Spanish breed of chicken

The Pita Pinta Asturiana is a Spanish breed of chicken. It is the only chicken breed indigenous to the principality of Asturias, in north-western Spain.

==Etymology==

The name comes from the Asturian language, in which pita means "hen" and pinta means "painted" or "mottled".

==History==

The breed belongs to the Atlantic branch of domestic chickens and has common origins with other chicken breeds in the north of Spain, such as the Euskal Oiloa of the Basque Country. With the industrialisation of egg production in Asturias in the 1950s and 1960s, breed numbers fell dramatically, almost to the point of extinction. Recovery of the breed began between 1980 and 1990. A breeders' association, the Asociación de Criadores de la Pita Pinta Asturiana, was founded in 2003; its 52 members have a total of 1842 birds. A herd-book was established in 2005; at the end of 2013, a total of 2172 birds were recorded.

== Characteristics ==

The Pita Pinta is compact and of medium weight; cocks weigh about 4–4.5 kg, hens about 2.5–3 kg. The comb is single with 5 to 7 points, smaller in hens than in cocks. The earlobes are always red, and the eyes orange.

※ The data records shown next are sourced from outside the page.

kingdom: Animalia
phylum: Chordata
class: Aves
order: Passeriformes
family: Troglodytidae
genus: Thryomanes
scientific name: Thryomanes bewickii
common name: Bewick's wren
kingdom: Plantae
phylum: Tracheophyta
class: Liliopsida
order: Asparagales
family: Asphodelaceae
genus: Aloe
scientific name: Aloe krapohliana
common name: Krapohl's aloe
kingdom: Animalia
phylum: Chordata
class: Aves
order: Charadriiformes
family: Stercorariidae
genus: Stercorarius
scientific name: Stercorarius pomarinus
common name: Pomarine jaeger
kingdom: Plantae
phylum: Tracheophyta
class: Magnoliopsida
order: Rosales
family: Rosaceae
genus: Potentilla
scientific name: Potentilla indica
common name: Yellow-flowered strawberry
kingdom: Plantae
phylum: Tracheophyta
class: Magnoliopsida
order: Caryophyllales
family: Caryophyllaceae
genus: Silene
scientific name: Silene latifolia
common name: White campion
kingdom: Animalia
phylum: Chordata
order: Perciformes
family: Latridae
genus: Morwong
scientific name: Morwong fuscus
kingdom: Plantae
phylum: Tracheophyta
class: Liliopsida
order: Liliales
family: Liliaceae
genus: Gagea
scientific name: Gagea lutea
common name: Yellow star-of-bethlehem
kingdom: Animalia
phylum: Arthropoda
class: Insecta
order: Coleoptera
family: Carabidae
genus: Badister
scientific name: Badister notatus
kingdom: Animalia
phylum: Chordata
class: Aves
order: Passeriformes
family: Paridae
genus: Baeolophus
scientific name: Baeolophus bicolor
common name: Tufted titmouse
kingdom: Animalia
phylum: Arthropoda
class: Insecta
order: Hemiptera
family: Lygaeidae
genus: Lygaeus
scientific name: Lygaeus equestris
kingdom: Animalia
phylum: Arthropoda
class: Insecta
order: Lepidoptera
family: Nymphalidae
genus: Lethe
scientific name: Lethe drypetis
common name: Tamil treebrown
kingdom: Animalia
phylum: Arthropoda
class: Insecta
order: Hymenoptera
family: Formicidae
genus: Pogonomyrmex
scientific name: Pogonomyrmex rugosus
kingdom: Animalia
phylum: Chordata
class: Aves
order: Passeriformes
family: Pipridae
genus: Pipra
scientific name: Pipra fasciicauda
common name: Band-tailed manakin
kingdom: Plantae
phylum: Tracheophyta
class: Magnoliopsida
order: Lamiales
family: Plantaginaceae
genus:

The skin is yellow, and the beak and legs yellow with black spots. There are four colour varieties: Pinta Negra (mottled black); Pinta Roxa (mottled red-brown); Blanca (white); and Abedul (black). In the Pinta Negra variety the feathers are black, edged with white, giving the characteristic mottled look.

Ring size is 20 mm for cocks and 18 mm for hens.

== Use ==

The Pita Pinta is a good, regular layer, tough and responsive to the environment. Eggs are the colour of burnt cream, with a soft texture, and weigh 60–65 g (about 2 oz).